#### [WORK INSTRUCTIONS]
Extend the article on the AsianInvestor survey of how Asian institutional investors pick external fund managers, starting right after its final sentence.

TEXT PROVIDED section start

Institutional investors focus on track records
A survey of Asian institutional investors recently conducted by AsianInvestor magazine has revealed some puzzling results.
Perhaps in reaction to the extreme market events of 2008, investors report a focus on track record and brand, as well as risk management, when it comes to selecting external fund managers. This may reflect a desire to stick with those managers that performed relatively better during last year's turmoil, but at the risk of paying less attention to the process behind the numbers.
"The unlikelihood of these market conditions being repeated during the lifetime of an investment mandate -- that is, one to three years -- brings into question the value of putting so much emphasis on recent track record," says Oliver Bolitho, managing director at Goldman Sachs Asset Management, which co-sponsored the survey with JP Morgan and Watson Wyatt.
Investors were invited to pick their top-three factors when choosing an external manager, as more implement new asset-allocation strategies. 40% included 'track record' among their main factors. 'Risk management capability' came second, with around 28%, and another 20% selected 'brand name/market reputation'.
Risk management ranking high is no surprise -- it was named the top reason to select a manager in a similar poll conducted by AsianInvestor one year ago. But this emphasis on track record and brand is new. It is notable these factors were deemed more important than 'stability of the management team', 'stability of the organisation' or 'investment process'.
Bolitho wonders at the value of a brand name if the underlying organisation or investment management team isn't stable or its investment process isn't top-notch. "Brand should reflect consistency of delivery and quality of product," he says.

TEXT PROVIDED section end
GIVEN DATA section start

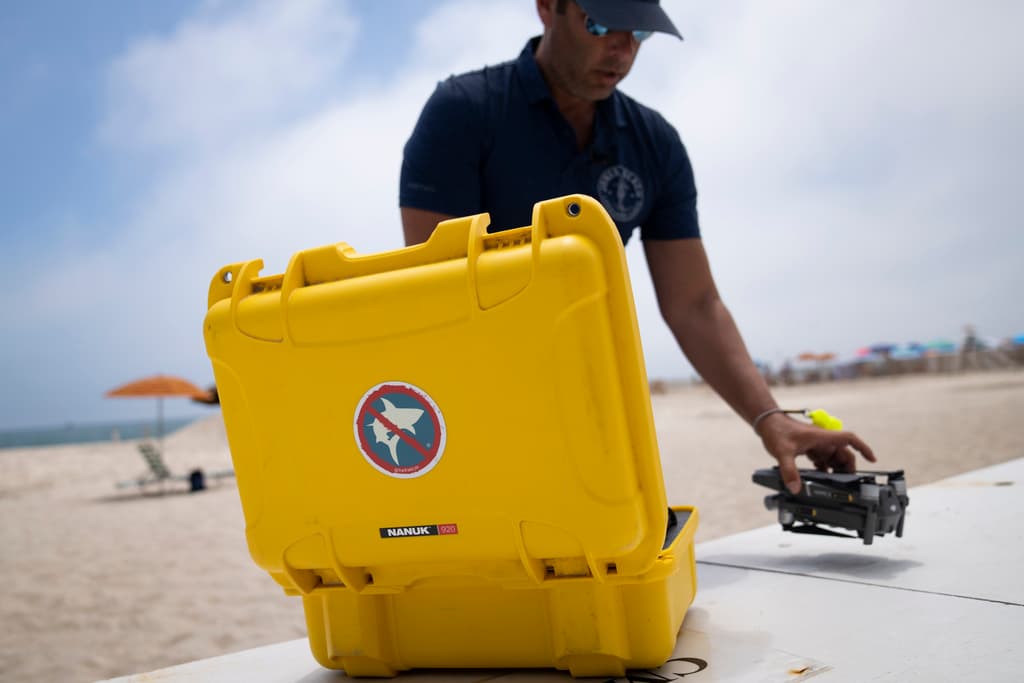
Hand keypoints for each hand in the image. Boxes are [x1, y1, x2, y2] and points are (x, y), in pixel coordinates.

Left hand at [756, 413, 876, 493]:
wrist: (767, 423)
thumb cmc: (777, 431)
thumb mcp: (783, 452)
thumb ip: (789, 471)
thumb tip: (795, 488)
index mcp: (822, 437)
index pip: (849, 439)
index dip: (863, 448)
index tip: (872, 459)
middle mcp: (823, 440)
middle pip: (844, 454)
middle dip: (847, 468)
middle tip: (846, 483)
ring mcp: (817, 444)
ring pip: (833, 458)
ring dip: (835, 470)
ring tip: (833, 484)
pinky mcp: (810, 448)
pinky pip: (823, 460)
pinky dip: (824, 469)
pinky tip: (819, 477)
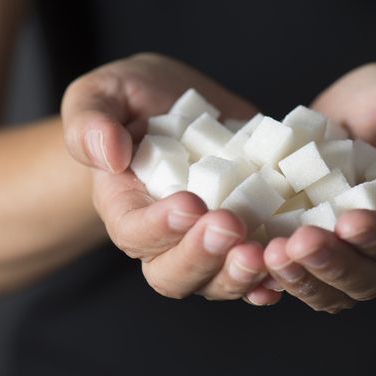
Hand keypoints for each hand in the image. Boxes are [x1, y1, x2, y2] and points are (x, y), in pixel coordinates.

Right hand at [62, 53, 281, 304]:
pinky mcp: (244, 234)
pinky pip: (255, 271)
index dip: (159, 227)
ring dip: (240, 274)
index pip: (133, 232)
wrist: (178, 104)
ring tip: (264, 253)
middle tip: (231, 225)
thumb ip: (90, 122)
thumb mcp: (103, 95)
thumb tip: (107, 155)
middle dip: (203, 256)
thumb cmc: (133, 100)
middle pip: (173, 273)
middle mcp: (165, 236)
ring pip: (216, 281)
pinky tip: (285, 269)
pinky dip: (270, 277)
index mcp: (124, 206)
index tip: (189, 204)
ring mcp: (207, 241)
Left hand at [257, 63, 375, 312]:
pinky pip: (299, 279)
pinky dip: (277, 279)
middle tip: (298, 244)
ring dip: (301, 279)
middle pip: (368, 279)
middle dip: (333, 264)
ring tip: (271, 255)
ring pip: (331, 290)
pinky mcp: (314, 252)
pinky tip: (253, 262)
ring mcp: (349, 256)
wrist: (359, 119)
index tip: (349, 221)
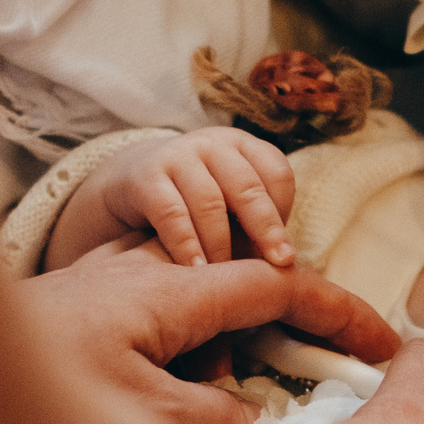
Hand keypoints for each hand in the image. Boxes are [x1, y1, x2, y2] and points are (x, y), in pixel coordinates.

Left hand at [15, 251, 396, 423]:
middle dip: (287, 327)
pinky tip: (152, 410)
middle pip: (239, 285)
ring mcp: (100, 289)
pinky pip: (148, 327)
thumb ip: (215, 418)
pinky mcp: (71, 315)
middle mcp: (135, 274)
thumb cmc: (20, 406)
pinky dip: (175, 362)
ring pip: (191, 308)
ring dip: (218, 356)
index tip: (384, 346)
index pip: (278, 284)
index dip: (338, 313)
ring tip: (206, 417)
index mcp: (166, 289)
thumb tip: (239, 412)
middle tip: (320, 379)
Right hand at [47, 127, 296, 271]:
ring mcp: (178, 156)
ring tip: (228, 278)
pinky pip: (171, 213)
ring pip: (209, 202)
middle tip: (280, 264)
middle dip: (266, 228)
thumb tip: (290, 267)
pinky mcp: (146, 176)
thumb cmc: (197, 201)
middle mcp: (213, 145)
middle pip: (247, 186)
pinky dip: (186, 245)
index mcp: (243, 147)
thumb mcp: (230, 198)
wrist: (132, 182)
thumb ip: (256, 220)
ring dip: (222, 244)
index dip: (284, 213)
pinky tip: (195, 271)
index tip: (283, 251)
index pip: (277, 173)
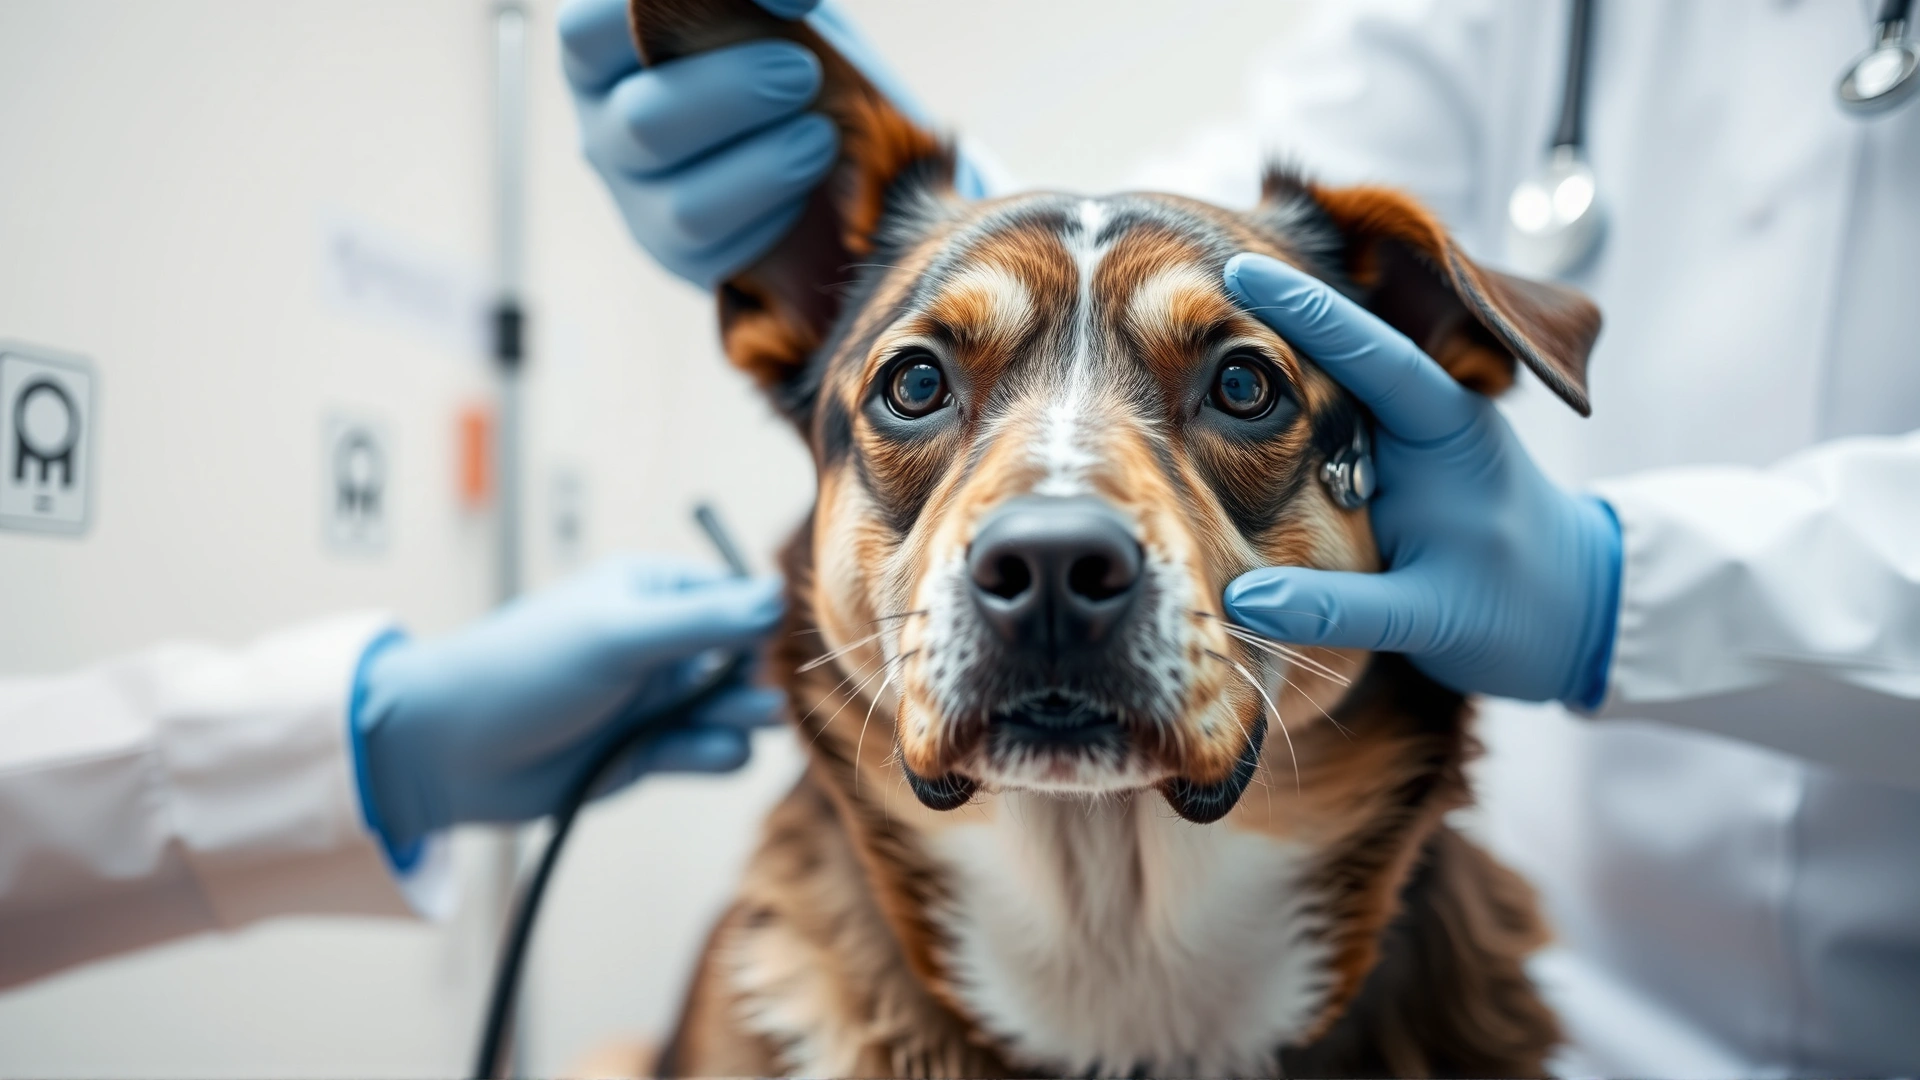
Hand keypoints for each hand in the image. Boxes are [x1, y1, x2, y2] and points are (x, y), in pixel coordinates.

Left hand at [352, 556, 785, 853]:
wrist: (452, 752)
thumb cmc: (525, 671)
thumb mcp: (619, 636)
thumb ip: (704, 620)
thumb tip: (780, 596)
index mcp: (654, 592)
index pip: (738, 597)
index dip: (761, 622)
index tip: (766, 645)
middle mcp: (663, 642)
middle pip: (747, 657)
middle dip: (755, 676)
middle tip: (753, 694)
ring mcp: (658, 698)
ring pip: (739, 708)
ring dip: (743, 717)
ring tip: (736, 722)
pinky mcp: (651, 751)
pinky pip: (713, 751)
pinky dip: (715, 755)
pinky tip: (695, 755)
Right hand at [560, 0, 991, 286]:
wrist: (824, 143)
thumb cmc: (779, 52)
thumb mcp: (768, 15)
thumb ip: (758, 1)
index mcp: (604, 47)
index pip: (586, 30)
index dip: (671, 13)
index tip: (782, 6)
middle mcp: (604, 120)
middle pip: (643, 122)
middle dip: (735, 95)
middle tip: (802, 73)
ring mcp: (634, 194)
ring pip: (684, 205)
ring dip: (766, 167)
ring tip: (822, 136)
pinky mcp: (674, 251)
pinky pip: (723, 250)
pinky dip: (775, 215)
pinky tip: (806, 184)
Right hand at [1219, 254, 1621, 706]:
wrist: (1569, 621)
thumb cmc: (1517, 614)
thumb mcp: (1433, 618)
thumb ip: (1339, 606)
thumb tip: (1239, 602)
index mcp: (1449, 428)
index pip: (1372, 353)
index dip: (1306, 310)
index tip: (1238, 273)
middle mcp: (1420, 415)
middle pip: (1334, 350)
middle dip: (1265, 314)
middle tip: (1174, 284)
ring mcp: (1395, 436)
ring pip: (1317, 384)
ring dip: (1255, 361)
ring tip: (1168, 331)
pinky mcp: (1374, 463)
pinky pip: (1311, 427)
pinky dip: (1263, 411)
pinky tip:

GIVEN DATA section end

#### [WRITTEN ANSWER]
The biggest surprise in the survey was the very low priority respondents put on training -- only 4% put this among their top-three factors. Most RFPs today require some form of training or technology transfer. Bolitho could only speculate: perhaps training is already taken for granted, or perhaps the scars of 2008 have simply focused minds on immediate performance issues.
Asian investors have been through a lot over the past decade, including bubbles in domestic equities and real estate, in global tech stocks, in high-yield fixed income and in securitised products. The Asian financial crisis, the Nasdaq meltdown, the race for yield and the credit bubble in America have all handed investors major challenges.
"After all of this, investors are asking where the responsibility for asset management should lie," Bolitho says. "Clients are asking questions in a way they have not done before: not 'can we do asset management ourselves?', but 'should we do asset management ourselves?'"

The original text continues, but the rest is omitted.